● AVAILABLE DATA:

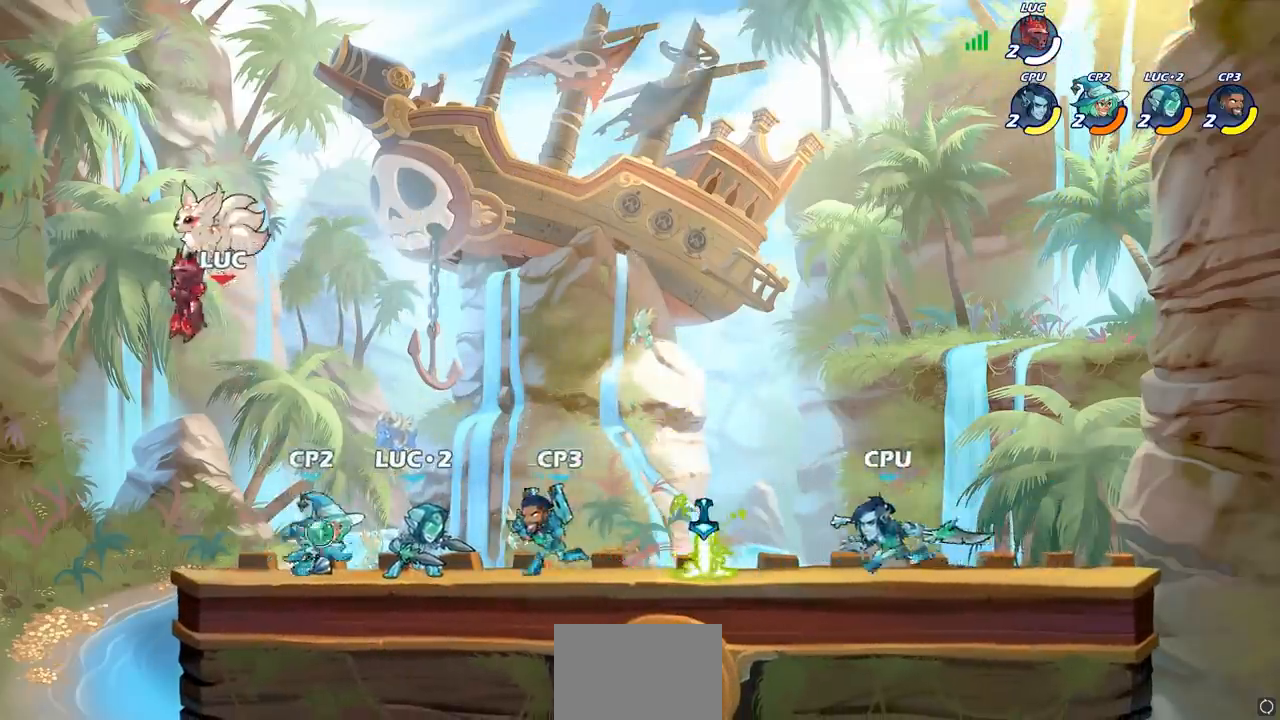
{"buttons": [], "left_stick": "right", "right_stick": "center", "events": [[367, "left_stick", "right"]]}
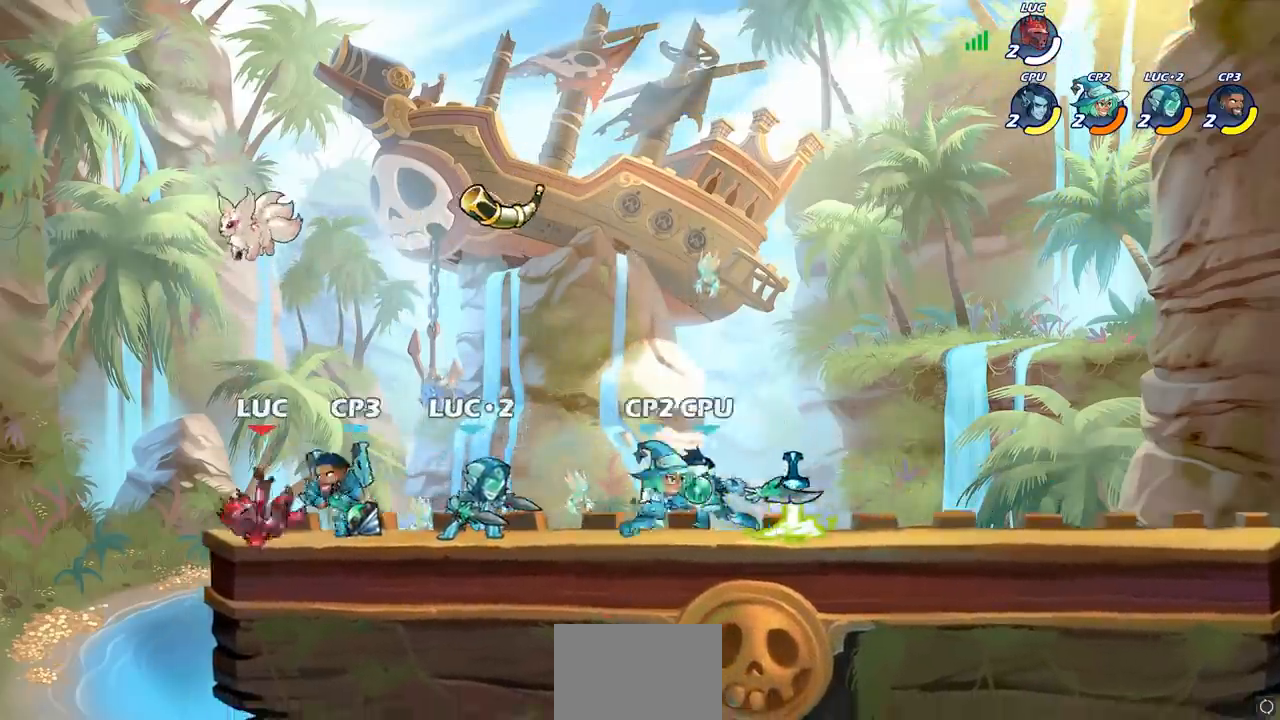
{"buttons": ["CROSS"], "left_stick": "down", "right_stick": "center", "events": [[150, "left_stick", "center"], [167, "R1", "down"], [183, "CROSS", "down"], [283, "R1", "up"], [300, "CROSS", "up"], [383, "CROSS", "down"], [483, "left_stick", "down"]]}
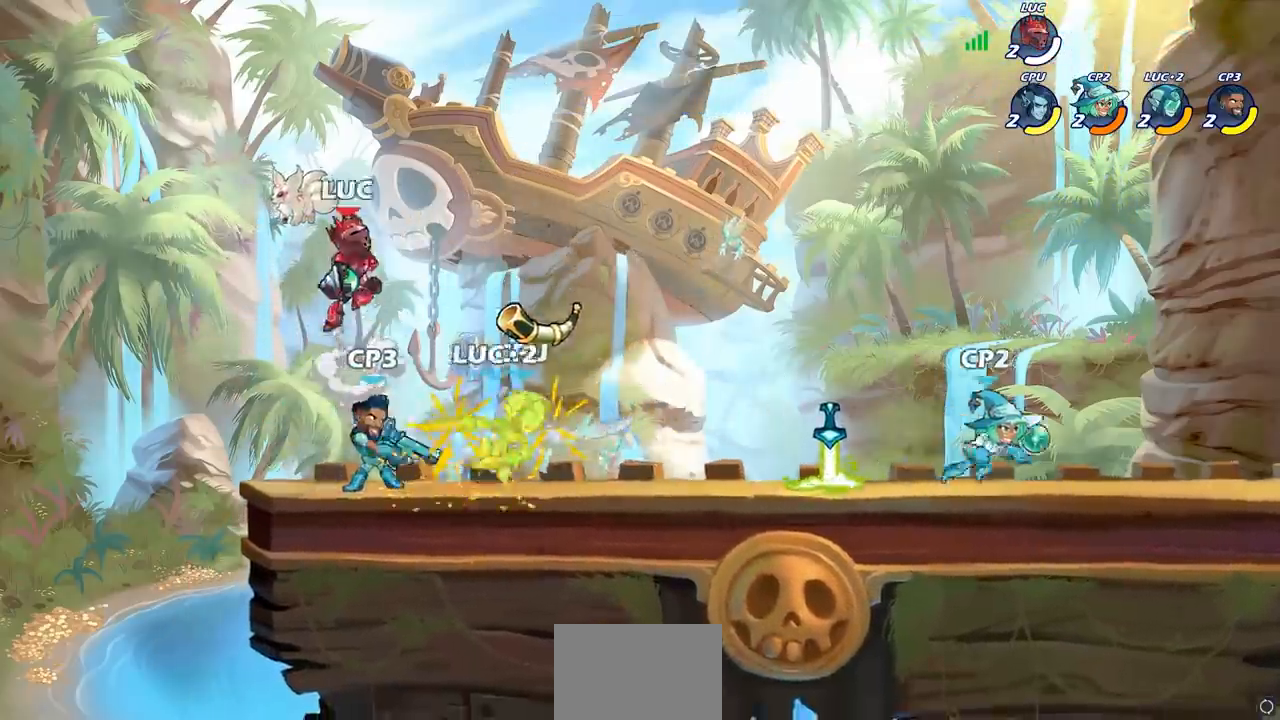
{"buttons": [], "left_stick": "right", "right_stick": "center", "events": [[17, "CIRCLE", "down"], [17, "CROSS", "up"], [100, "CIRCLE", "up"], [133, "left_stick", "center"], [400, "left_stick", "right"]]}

● BRIEF:
In full and without error, repeat the listing above, omitting its images.

● ANSWER TO THE PROBLEM:
{"buttons": [], "left_stick": "right", "right_stick": "center", "events": [[367, "left_stick", "right"]]}
{"buttons": ["CROSS"], "left_stick": "down", "right_stick": "center", "events": [[150, "left_stick", "center"], [167, "R1", "down"], [183, "CROSS", "down"], [283, "R1", "up"], [300, "CROSS", "up"], [383, "CROSS", "down"], [483, "left_stick", "down"]]}
{"buttons": [], "left_stick": "right", "right_stick": "center", "events": [[17, "CIRCLE", "down"], [17, "CROSS", "up"], [100, "CIRCLE", "up"], [133, "left_stick", "center"], [400, "left_stick", "right"]]}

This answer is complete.